Teri Shields, who began promoting and managing the career of her daughter, actress Brooke Shields, when she was an infant and later earned criticism for allowing her to be cast as a preteen prostitute in the 1978 film "Pretty Baby," has died. She was 79. Teri Shields' single-minded promotion of her daughter's career began when Brooke was 11 months old, when her mother arranged for her to be showcased in an advertisement for Ivory soap. By the time Brooke was 10, her mother had allowed the strikingly attractive child to be photographed nude for a Playboy Press publication, although she and her daughter later tried unsuccessfully to suppress those photos. Two years later, Brooke starred as the child prostitute in "Pretty Baby," directed by Louis Malle. Despite those conflicts, mother and daughter remained close.

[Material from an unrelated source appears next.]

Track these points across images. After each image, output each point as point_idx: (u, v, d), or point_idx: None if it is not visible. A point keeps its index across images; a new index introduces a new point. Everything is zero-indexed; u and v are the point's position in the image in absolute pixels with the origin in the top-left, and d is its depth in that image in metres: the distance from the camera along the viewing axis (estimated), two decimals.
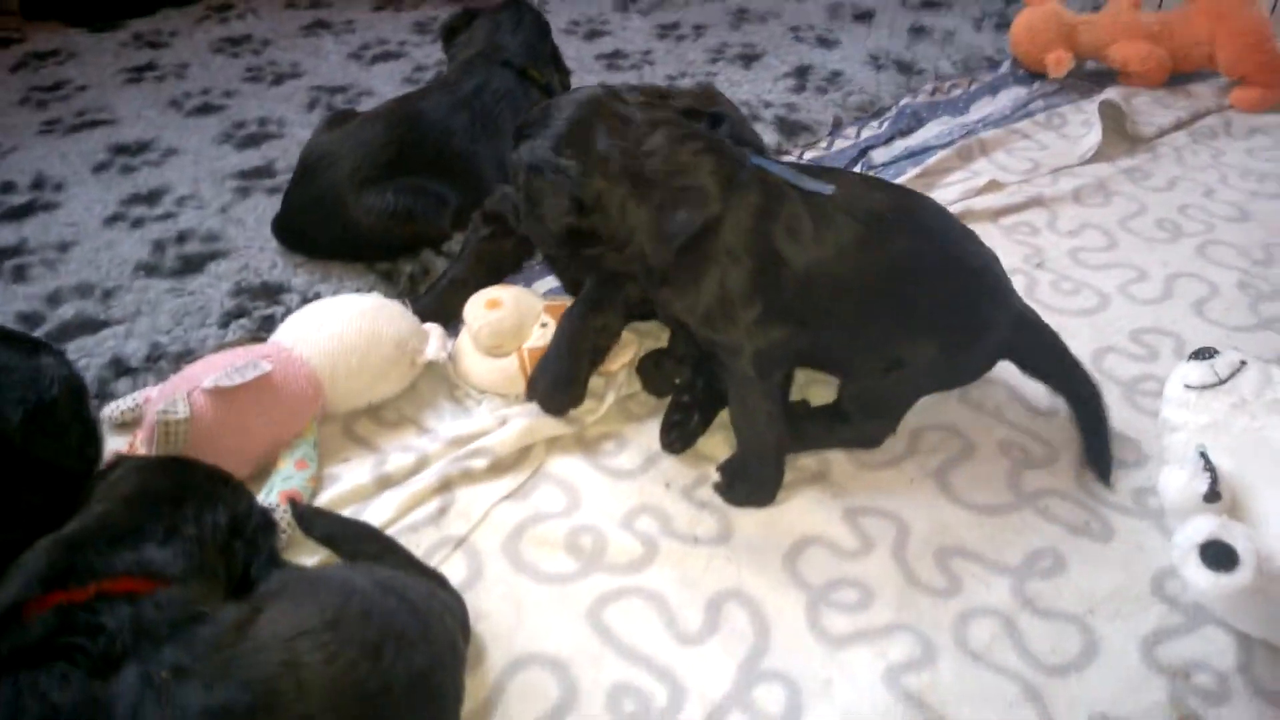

Han Suyin, a physician and author known for writing the sweeping novel that became the Hollywood film "Love Is a Many-Splendored Thing" and for her outspoken championing of China under Mao Zedong, died Friday at her home in Lausanne, Switzerland. The daughter of a Chinese father and a Belgian mother, Han was born and reared in China but wrote primarily in English and French. In more than two dozen books, including laudatory biographies of Mao and Zhou Enlai, she had the singular task, during the 1950s and afterward, of simultaneously explaining China to the West and the West to China.

Thomas K. McCraw, a Pulitzer Prize-winning historian who used biography to explore thorny issues in economics, died Saturday in Cambridge, Mass. He was 72. McCraw won the Pulitzer for history in 1985 for "Prophets of Regulation: Charles Francis Adams, Louis D. Brandeis, James M. Landis and Alfred E. Kahn."